Always start with what the company is good at, especially what it’s uniquely good at. Go ahead and do your usual SWOT analysis, but put a special emphasis on strengths that differentiate you and will give you competitive advantage. These will give you a running start and help you smoothly migrate from your current markets and offerings to the new ones you choose. They also help to keep you honest as you get tempted to jump into exciting emerging markets that just don’t make sense for your company.

Growth Markets With Active Spending

I could write a book on this topic alone, and many people have, but here is the two-paragraph version: Look past fads and analyze emerging, enduring trends. Look at growth markets related to the market you currently play in. What’s happening in those markets? What are their business imperatives and problems? What will help them succeed? Imagine the market segments as a map of countries and pick ones that share a border with your current market. Eliminate those that don’t value your areas of strength. Look for markets and opportunities where the barriers to entry are reasonably high, especially for companies without your particular strengths.

Be sure to zero in on ones where companies are actively spending, or at least will be spending by the time you are ready to go to market. This is key. It doesn’t matter how great your offering is if companies aren’t allocating budgets in that area. You’re just setting yourself up for a major uphill battle. (I’ve made this mistake myself and have the scars to prove it.) In fact, as you go out to the market to have conversations and bounce your strategy and prospective offerings off of potential customers, ask them outright if this is something they would have budget for during this fiscal year (or whenever you’d get to market). Where are the intersections between business needs/problems in these growth markets and your company’s strengths?

• **Directive 1**
Using the growth-strategy passage, explain why it urges focusing on markets where companies are actively spending.
• **Directive 2**
Carry on the growth-strategy passage from its last sentence, in the same advisory voice.

• **Material provided**
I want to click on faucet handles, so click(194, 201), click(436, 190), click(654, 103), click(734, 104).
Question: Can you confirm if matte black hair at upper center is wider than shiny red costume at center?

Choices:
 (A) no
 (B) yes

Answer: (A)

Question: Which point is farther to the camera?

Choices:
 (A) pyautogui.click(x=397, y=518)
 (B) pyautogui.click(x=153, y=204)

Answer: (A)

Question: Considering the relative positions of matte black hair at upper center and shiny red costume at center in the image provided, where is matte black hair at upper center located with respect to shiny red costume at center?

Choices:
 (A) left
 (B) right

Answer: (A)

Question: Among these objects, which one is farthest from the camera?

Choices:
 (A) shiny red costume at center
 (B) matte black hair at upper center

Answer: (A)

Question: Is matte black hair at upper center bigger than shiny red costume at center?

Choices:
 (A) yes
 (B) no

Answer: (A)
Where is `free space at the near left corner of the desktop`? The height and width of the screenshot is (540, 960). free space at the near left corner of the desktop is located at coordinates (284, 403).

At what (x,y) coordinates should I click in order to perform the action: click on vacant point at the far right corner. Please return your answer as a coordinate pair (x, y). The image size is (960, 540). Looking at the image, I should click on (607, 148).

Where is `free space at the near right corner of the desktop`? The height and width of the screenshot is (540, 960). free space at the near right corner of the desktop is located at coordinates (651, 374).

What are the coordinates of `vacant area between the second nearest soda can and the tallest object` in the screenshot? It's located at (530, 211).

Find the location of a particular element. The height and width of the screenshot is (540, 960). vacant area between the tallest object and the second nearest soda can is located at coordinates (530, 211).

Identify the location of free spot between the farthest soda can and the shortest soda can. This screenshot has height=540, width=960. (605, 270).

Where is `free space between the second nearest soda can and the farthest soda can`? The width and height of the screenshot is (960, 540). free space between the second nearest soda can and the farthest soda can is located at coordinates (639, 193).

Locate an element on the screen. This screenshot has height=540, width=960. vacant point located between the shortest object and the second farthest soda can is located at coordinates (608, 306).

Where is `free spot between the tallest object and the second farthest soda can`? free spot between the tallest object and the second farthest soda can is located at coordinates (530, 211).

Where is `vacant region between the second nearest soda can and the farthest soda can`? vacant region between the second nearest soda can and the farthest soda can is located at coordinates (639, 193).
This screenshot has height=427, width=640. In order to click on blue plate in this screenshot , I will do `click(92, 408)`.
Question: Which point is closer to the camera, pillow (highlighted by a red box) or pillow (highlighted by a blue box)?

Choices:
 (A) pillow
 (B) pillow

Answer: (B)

• **Final answer 1**
The passage says this matters because even a great offering will struggle if companies aren't allocating budgets to that area. Entering such a market sets you up for a major uphill battle.

• **Final answer 2**
Competitive White Space

Now look at the competitive landscape. Where is no one else is playing? Which business problems in these markets is no one else addressing? Where are the gaps? Which companies out there are good complements to your company and potential offerings – who are the good potential partners?

Find the Intersection

Now look at where all three circles come together – a growth market with active spending and healthy barriers to entry that plays to your strengths and where there is little or no competition. That’s where you are going to find a nice pot of gold waiting for you. All you have to do now is craft products, solutions or other offerings that solve specific business problems and have a strong value/cost ratio.